Thursday, December 7

The 6th grade revisited

Now that my boss is MIA, me and my co-workers have to report to the manager of the application development department. He has combined his department and mine so that we all get together for weekly project status meetings. In the past few weeks, the three of us women would show up to the meetings, we would discuss our projects then we would leave and he would continue his meeting with the rest of his staff. This week the manager decided that we would rotate around the table, not singling us women out first.

This is a story about yesterday's status meeting.

Understanding the development group is not an easy thing. There are six men in the department. All have different quirks, as most people do, and the stereotype "computer geek" definitely applies to each of them in varying degrees. One guy looks like Elvis, another I like to call Comic Book Guy (see any episode of the Simpsons), and another reminds me of a cross between Louis Skolnick and Gilbert Lowell from Revenge of the Nerds. They like to talk about things like comic book heroes (obviously), the Lord of the Rings books, Star Wars and Star Trek, as well as get involved in discussions where they can argue theory and logic with furvor. With that said, I imagine their experience involving dating/relationships with women to be quite limited. I think I was right.

I was seated between Comic Book Guy and Elvis when the meeting started. I had my legs crossed where my foot was dangling under the table. Elvis decided to ever so gently bump my dangling foot. I thought it was an accident until he kicked me two more times. So I uncrossed my legs.

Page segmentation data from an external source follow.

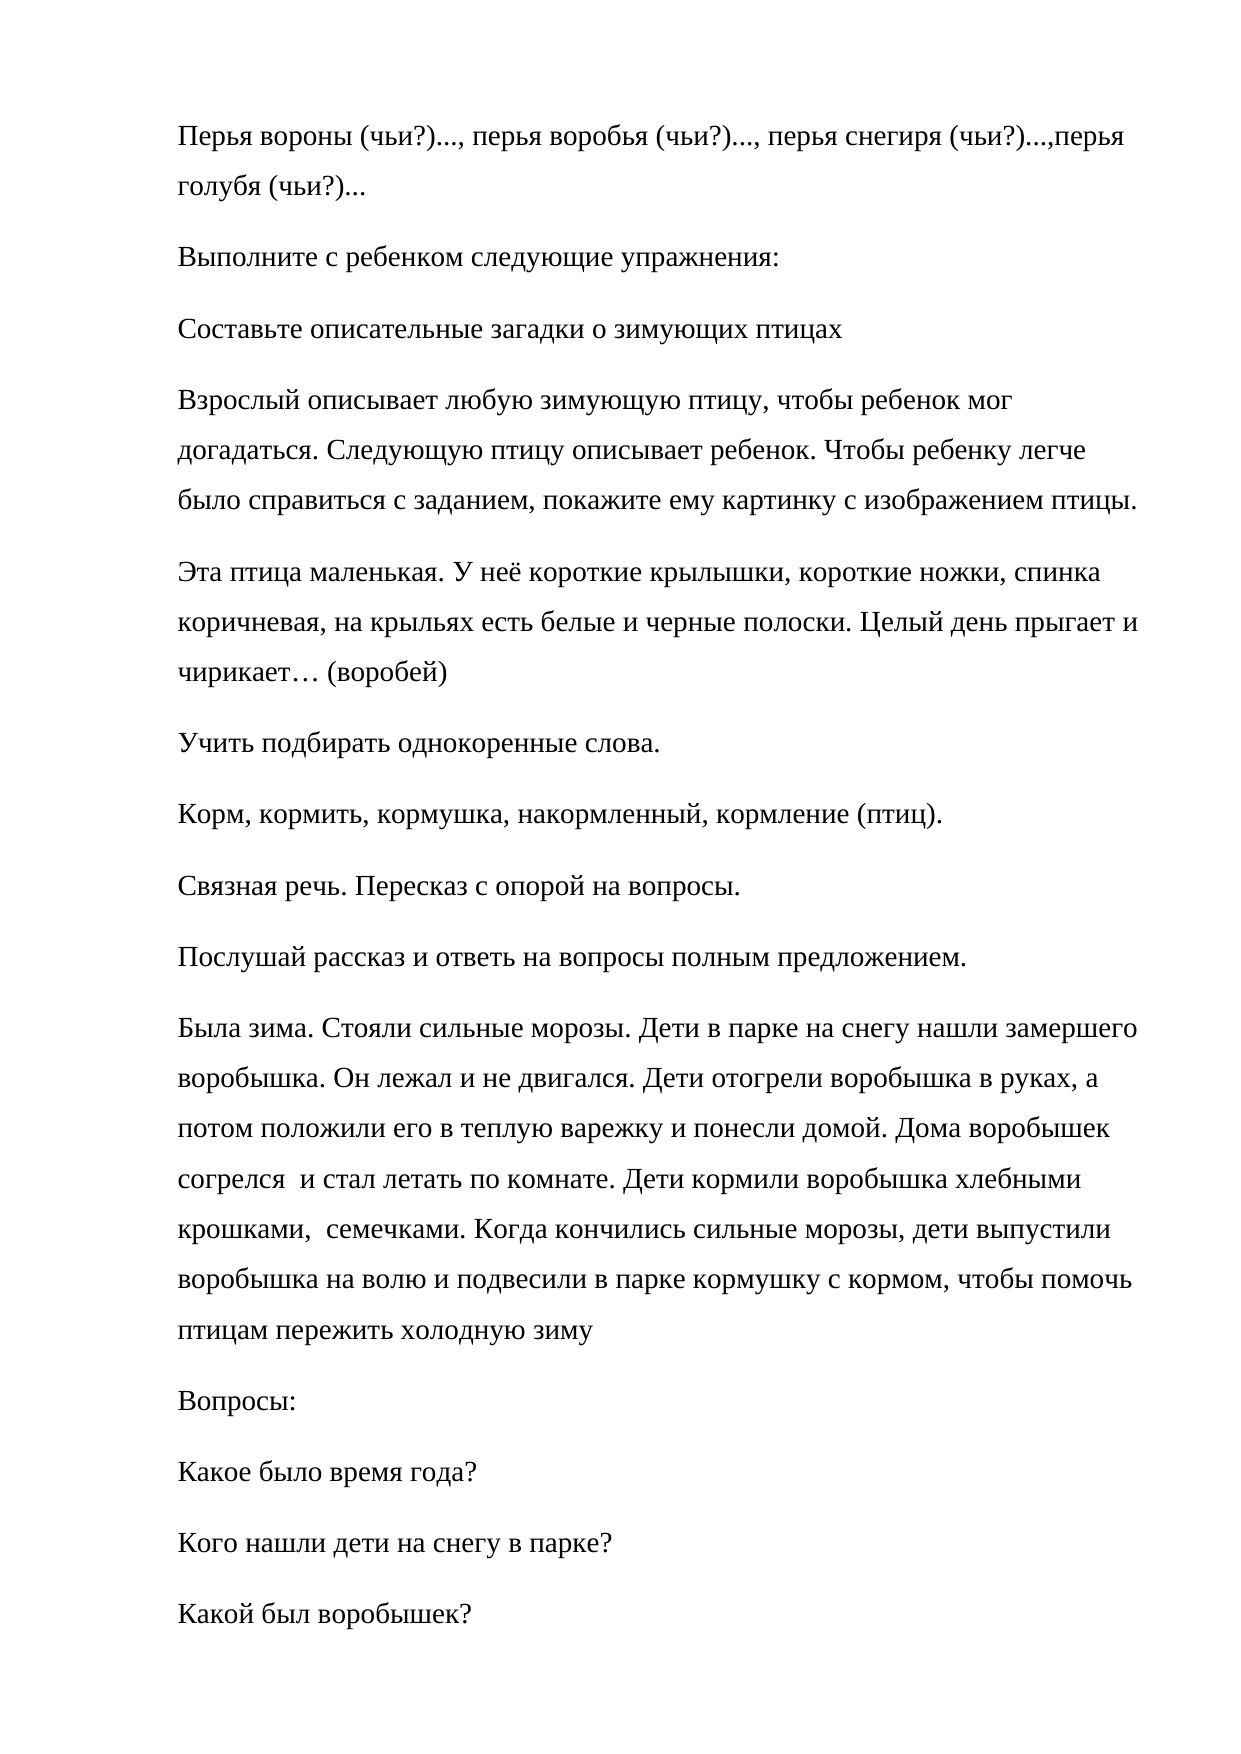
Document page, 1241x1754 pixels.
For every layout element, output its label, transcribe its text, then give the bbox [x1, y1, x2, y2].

text Учить подбирать однокоренные слова. [177, 725, 1152, 759]
text Послушай рассказ и ответь на вопросы полным предложением. [177, 939, 1152, 972]
text Выполните с ребенком следующие упражнения: [177, 239, 1152, 273]
text Кого нашли дети на снегу в парке? [177, 1525, 1152, 1559]
text Какое было время года? [177, 1454, 1152, 1488]
text Какой был воробышек? [177, 1596, 1152, 1630]
text Эта птица маленькая. У неё короткие крылышки, короткие ножки, спинка коричневая, на крыльях есть белые и черные полоски. Целый день прыгает и чирикает… (воробей) [177, 554, 1152, 688]
text Взрослый описывает любую зимующую птицу, чтобы ребенок мог догадаться. Следующую птицу описывает ребенок. Чтобы ребенку легче было справиться с заданием, покажите ему картинку с изображением птицы. [177, 382, 1152, 516]
text Перья вороны (чьи?)..., перья воробья (чьи?)..., перья снегиря (чьи?)...,перья голубя (чьи?)... [177, 118, 1152, 202]
text Была зима. Стояли сильные морозы. Дети в парке на снегу нашли замершего воробышка. Он лежал и не двигался. Дети отогрели воробышка в руках, а потом положили его в теплую варежку и понесли домой. Дома воробышек согрелся и стал летать по комнате. Дети кормили воробышка хлебными крошками, семечками. Когда кончились сильные морозы, дети выпустили воробышка на волю и подвесили в парке кормушку с кормом, чтобы помочь птицам пережить холодную зиму [177, 1010, 1152, 1345]
text Вопросы: [177, 1383, 1152, 1417]
text Связная речь. Пересказ с опорой на вопросы. [177, 868, 1152, 901]
text Составьте описательные загадки о зимующих птицах [177, 311, 1152, 344]
text Корм, кормить, кормушка, накормленный, кормление (птиц). [177, 797, 1152, 830]
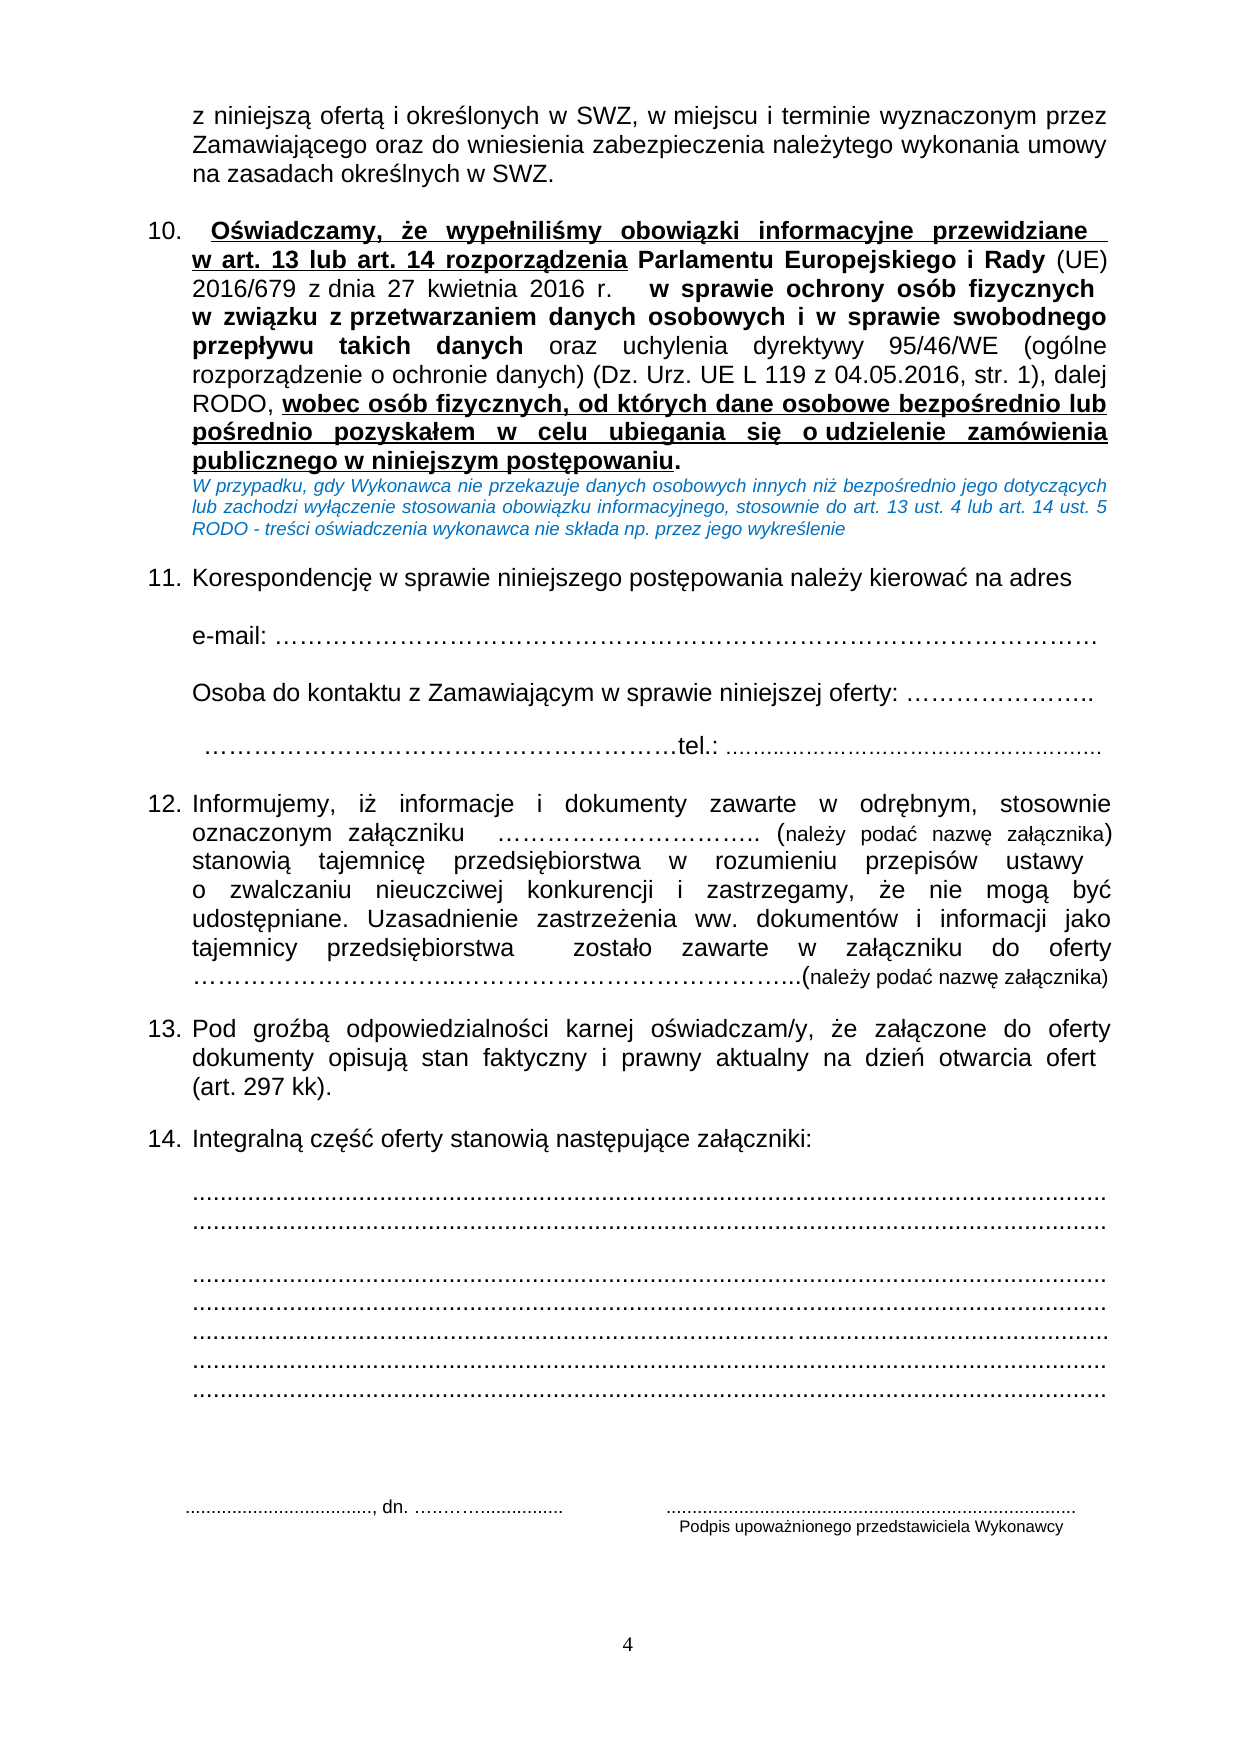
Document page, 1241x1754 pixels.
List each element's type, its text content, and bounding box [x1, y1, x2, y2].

When it came to my turn to speak Comic Book Guy decided to slowly and deliberately push on the seat of my swivel chair. The chair moved until the left arm bumped into the table. I thought it was just centrifugal force moving the chair so I just scooted back to my original position. Until it happened again. Of course, I was speaking so I was half-paying attention to CBG's arm reaching towards the back of the chair to move it again. Bam. Into the table we go. Elvis was snickering.

When I realized what was actually happening, I had re-crossed my legs. So I took the dangling foot and gave CBG a soft kick in the shin. I was just trying to make him stop pushing on my chair. He immediately howled, "OUCH! She kicked me!"

Oh for God sakes, I thought. So I asked out loud, "What is wrong with you?!"

The response: "I didn't do nothing."

Elvis looked down and CBG folded his hands in his lap. Apparently the department manager was used to this type of behavior by these boys so he just ignored it all. It felt like I was in the 6th grade again with boys who somehow knew that had an interest in girls, but they just couldn't figure out why quite yet.

I was waiting for one of them to pull my hair and snap my bra.